== Excerpt ==
Now, economic research published June 6 by the Federal Reserve Bank of Chicago [PDF] concludes that evidence for a skills mismatch is “limited.” Write senior economists Jason Faberman and Bhashkar Mazunder: “If there is a skills mismatch in the U.S. labor market,” it may be most significant for workers with “medium skills.”
I asked Faberman and Mazunder what they meant by jobs that require medium skills, since it’s not in the paper. Here’s the written answer: ”Most occupations in this zone require training in vocational schools, related on-the-job experience, or an associate’s degree. Some may require a bachelor’s degree.”
Examples of such jobs?
People who install and repair electronic equipment on motor vehicles
Lathe and turning machine tool setters and operators
Fish and game wardens
That’s not to say there are shortages in any of these particular occupations.
Faberman and Mazunder created an “index of labor demand” based on the number of online help-wanted ads for different occupations as compiled by the Conference Board. An increase in want ads makes the demand index go up. They found, predictably, that the demand index has been rising since the end of the recession in 2009. But it has risen the most for medium-skilled occupations. Demand for the highest- and lowest-skilled occupations grew rapidly in 2010 but was growing very slowly by the end of last year, when the research ended.
It’s interesting to think about why there could be shortages for some kinds of labor and not others. As Faberman and Mazunder point out, labor economist Robert Shimer of the University of Chicago invented the concept that people live on different labor “islands.” His islands represent different subsets of the economy, distinguished by location, skill requirements, and so on. Each person can search for work only on his or her own island. Some islands have a surplus of jobs, while some have a surplus of workers.
Shimer’s island metaphor is useful. The way to reduce skills mismatch, following Shimer’s logic, is to build bridges between islands—make it easier for workers to change cities, for example, or learn a new skill. But if the big problem is simply an economywide lack of work, journeying to another island won’t help a bit. If the Chicago Fed analysis is correct, that’s probably the main problem right now.

== Entries shown ==
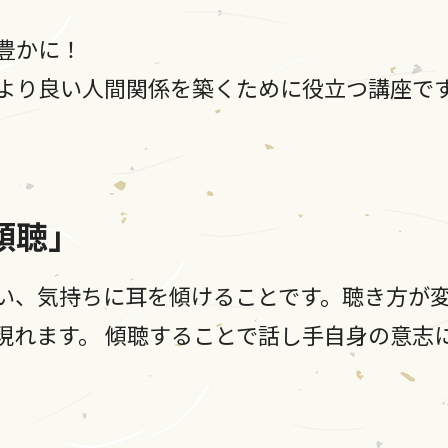
豊かに！
より良い人間関係を築くために役立つ講座で
傾聴」
い、気持ちに耳を傾けることです。聴き方が
現れます。 傾聴することで話し手自身の意志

== Activity list ==
- A) Answer these from the passage on skills mismatch:
(i) Which institution published the research on June 6?
(ii) Whose compilation of online help-wanted ads was the index of labor demand based on?
(iii) At which university is Robert Shimer a labor economist?
- B) Please pull out a word-for-word stretch of the passage on skills mismatch, beginning at the words "Now, economic research" and stopping after "of such jobs?".
None of the lines above are needed here.

== Task-by-task results ==
- A)
(i) The Federal Reserve Bank of Chicago
(ii) The Conference Board
(iii) The University of Chicago

- B)
Now, economic research published June 6 by the Federal Reserve Bank of Chicago [PDF] concludes that evidence for a skills mismatch is “limited.” Write senior economists Jason Faberman and Bhashkar Mazunder: “If there is a skills mismatch in the U.S. labor market,” it may be most significant for workers with “medium skills.”
I asked Faberman and Mazunder what they meant by jobs that require medium skills, since it’s not in the paper. Here’s the written answer: ”Most occupations in this zone require training in vocational schools, related on-the-job experience, or an associate’s degree. Some may require a bachelor’s degree.”
Examples of such jobs?